Metadata can be used to reveal the identity of journalists’ confidential sources. The law provides only weak protection against this. A “journalist information warrant” must be sought where a communications service provider knows or reasonably believes that metadata relates to a person who is a journalist working in a professional capacity. Access to a journalist’s metadata may be granted by an issuing authority if “the public interest in issuing the warrant outweighs the public interest in protecting the confidentiality of the identity of the source”. This test is likely to be readily satisfied where criminal sanctions are in issue.
Section 35P of the Australian Security Intelligence Organisation Act 1979 (Cth).

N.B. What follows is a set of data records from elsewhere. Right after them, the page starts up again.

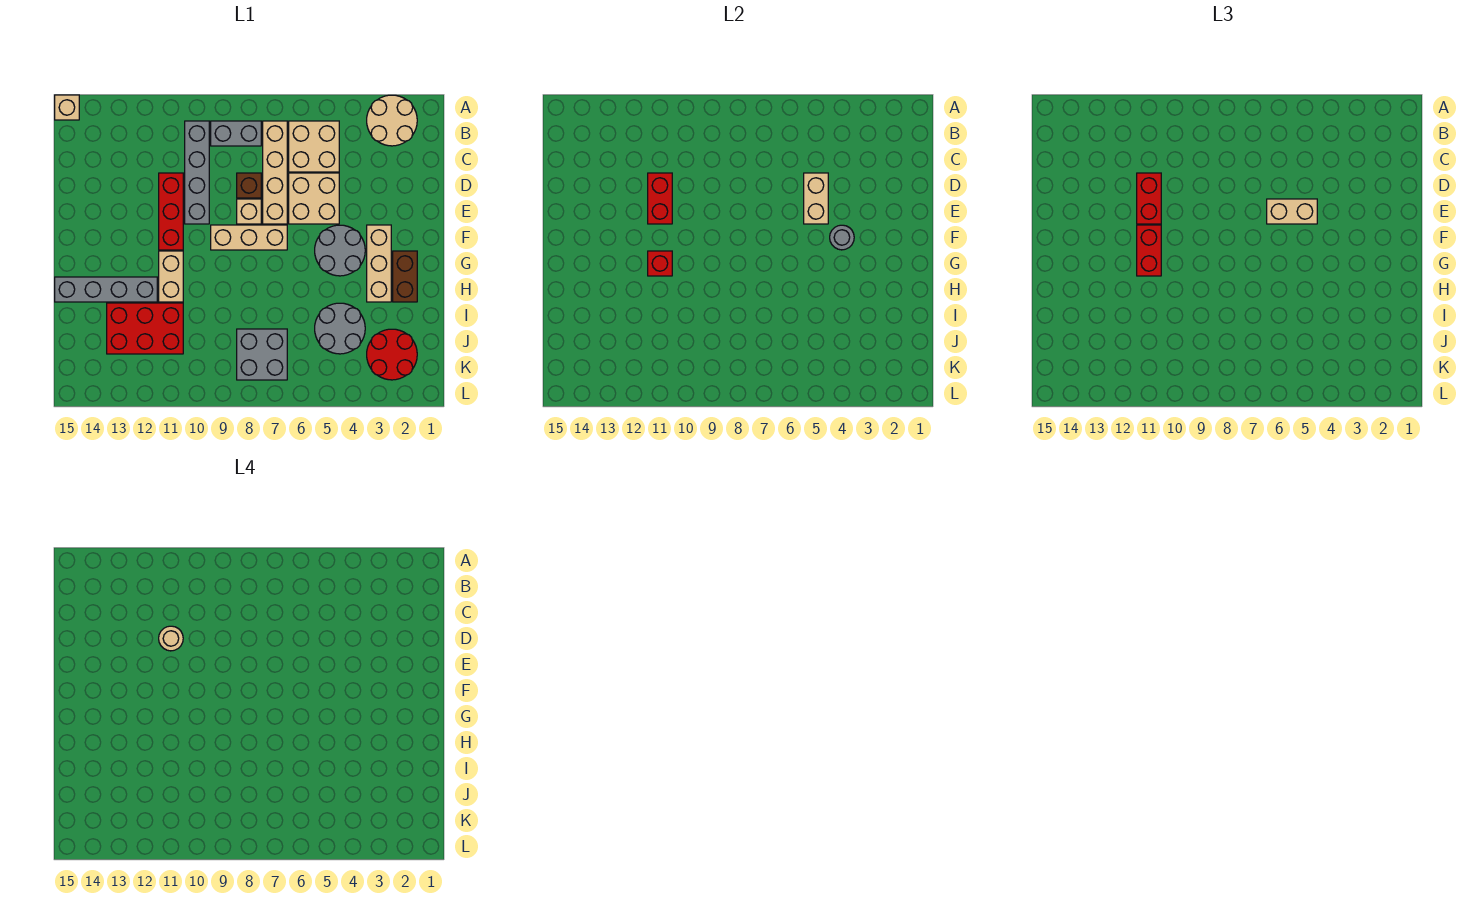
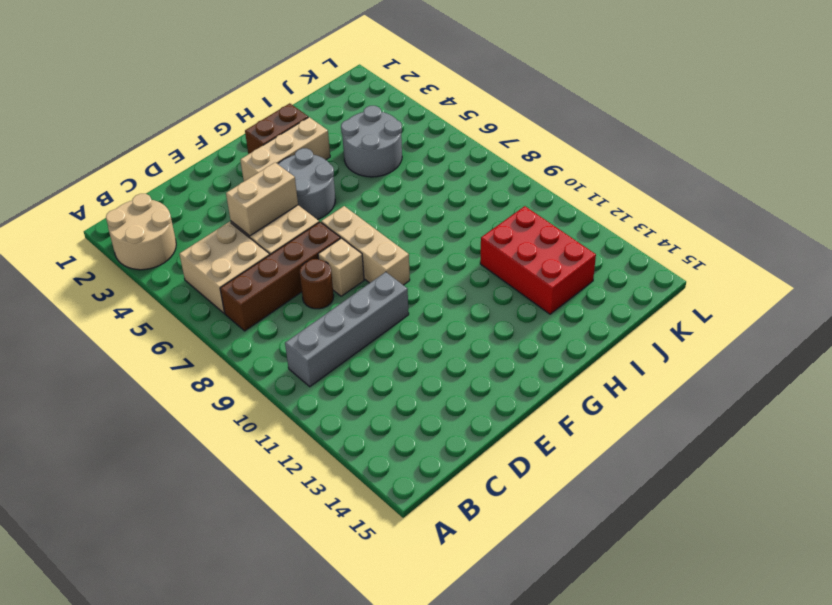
brown 1x4 brick [220,222,341,331] -> tan 1x4 brick [263,121,287,224]
brown 1x1 round brick [300,259,334,309] -> brown 1x1 brick [237,173,261,198]
none -> tan 1x1 brick [55,95,79,120]
none -> grey 1x2 brick [211,121,261,146]
none -> red 1x3 brick [159,173,183,250]

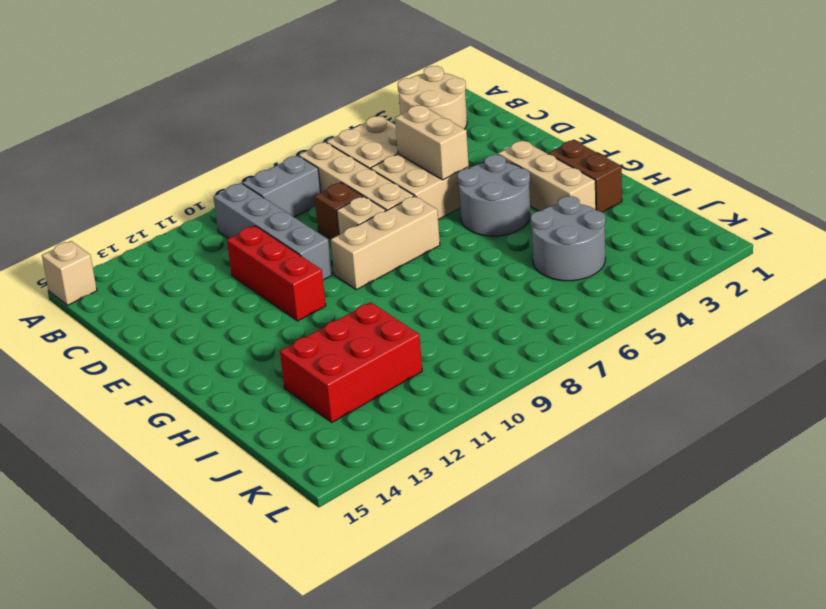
none -> tan 1x2 brick [159,251,183,302]
none -> grey 1x4 brick [55,277,157,302]
none -> red 2x2 round brick [367,329,417,380]

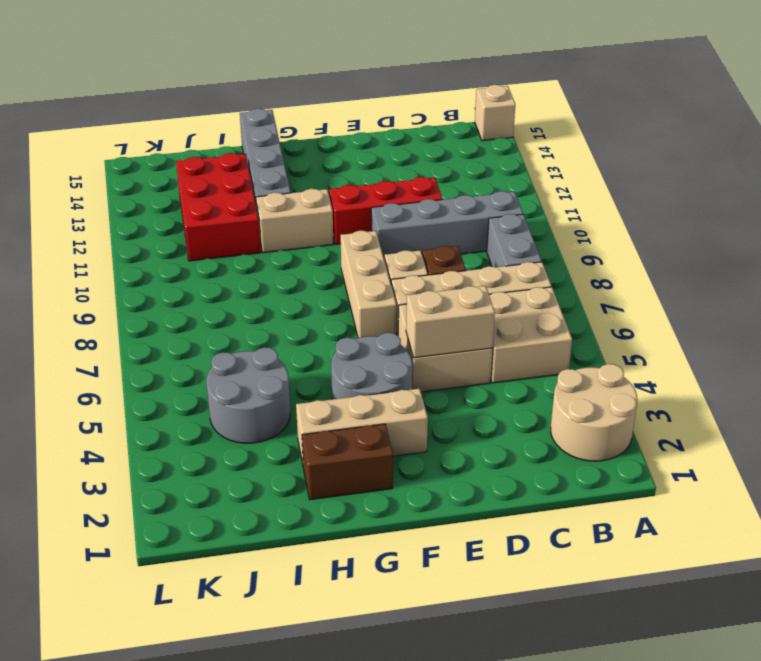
none -> red 2x2 round brick [367,329,417,380]
none -> grey 2x2 brick [237,329,287,380]
none -> red 1x2 brick [648,173,672,224]

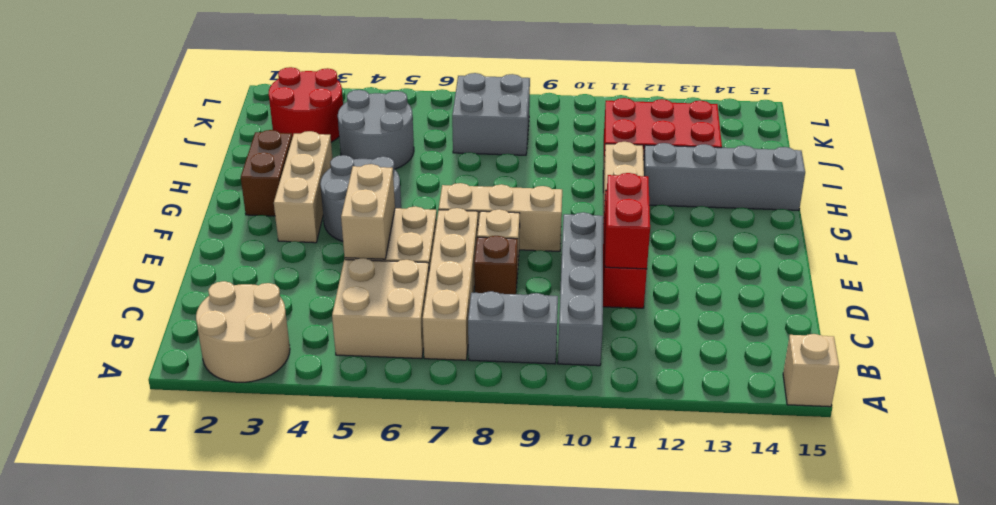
none -> grey 1x1 round brick [830,225,854,250]
none -> red 1x1 brick [648,251,672,276]
none -> red 1x2 brick [1137,173,1161,224]

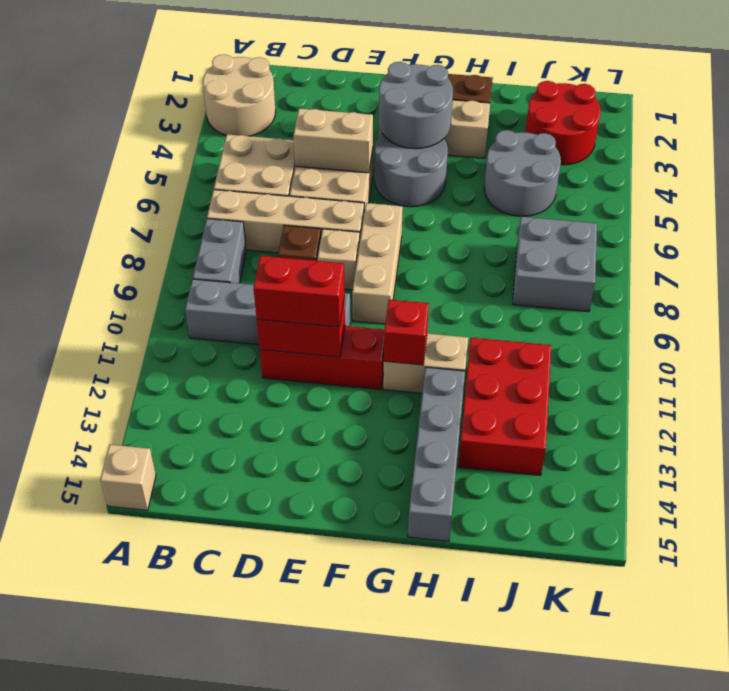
grey 2x2 round brick [379,62,453,149] -> grey 1x1 round brick [830,225,854,250]
none -> tan 1x2 brick [1267,199,1317,224]
none -> red 1x2 brick [1137,225,1161,276]
none -> tan 1x1 round brick [159,626,183,651]

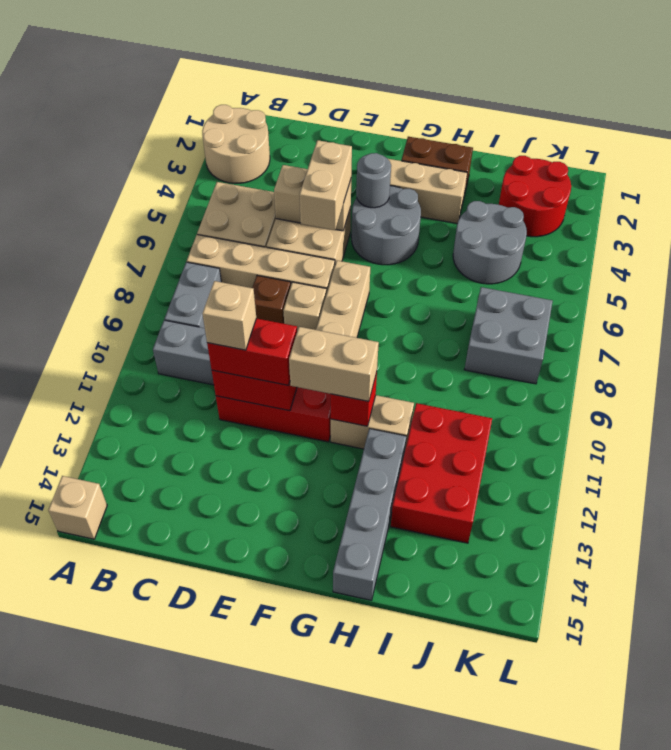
tan 1x1 brick [202,281,256,350] -> tan 1x1 round brick [159,626,183,651]
tan 1x2 brick [289,327,379,401] -> red 1x2 brick [1137,225,1161,276]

This provides a penalty of five years’ imprisonment where a person (a) discloses information, and (b) the information relates to a special intelligence operation (an undercover operation approved by the Attorney-General in which officers from the Australian Security Intelligence Organisation (ASIO) are granted immunity from civil and criminal liability). There are no other elements to this offence, such as an intention to prejudice security or defence. The person need not know that the information relates to an operation, so long as they are reckless as to that fact. There is no exemption for disclosing information in the public interest.
By criminalising the disclosure of any information relating to a special intelligence operation, 35P directly impacts on the ability of media outlets to report on ASIO’s activities. Journalists will face years in prison for revealing information that relates to an operation, even if they reveal that ASIO officers were involved in dangerous, unlawful or corrupt conduct.